Posted On: November 24, 2009 Author: The Office of Dr. Stuart Linder Posted In: Breast Revision, Breast topics

In my practice, I believe that all breast masses have to be considered very seriously, especially breast masses that are enlarging over a short period of time.  As a case example, recently we saw a patient who had an unremarkable ultrasound showing no evidence of malignancy, no microcalcifications and no indication per radiology for any type of diagnostic testing of the mass itself. 
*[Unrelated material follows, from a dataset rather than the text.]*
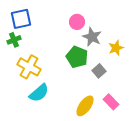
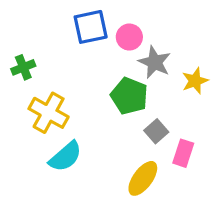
blue square: (21, 19) -> (91, 27), moved
gray square: (99, 71) -> (156, 131), moved
pink rectangle: (111, 102) -> (183, 153), moved, turned 63

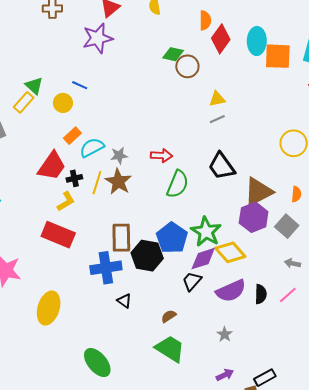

The patient was to undergo a removal and replacement of implants that were over a decade old, but she had a mass that was approximately 3×5 cm and it was well loculated in the right upper breast.  Even though the ultrasound was normal or negative, did not show any evidence of malignancy, I believed that this should be biopsied intraoperatively with removal and replacement of the implants.  In the operating room, bilateral removal and replacement of implants, open capsulectomy and excisional biopsy of the right breast mass was performed.  The mass was hard, somewhat calcified and very thick.  It was sent to our excellent pathologist at the UCLA Medical Center for diagnostic purposes.  The diagnosis came back ductal carcinoma, which was invasive.  Thank God we took the initiative to do a biopsy at this time even in the face of a false negative report on her ultrasound where she was asked to repeat the ultrasound in six months to one year.  Who knows what the state of this patient would be in six months to one year.  There is a chance that she may not be alive in six months to one year. 

As a result, I believe in my practice all tumors, especially tumors or breast lesions that are enlarging rapidly over a short period of time, should be considered seriously biopsied either with fine needle aspiration, TruKor, or excisional biopsy.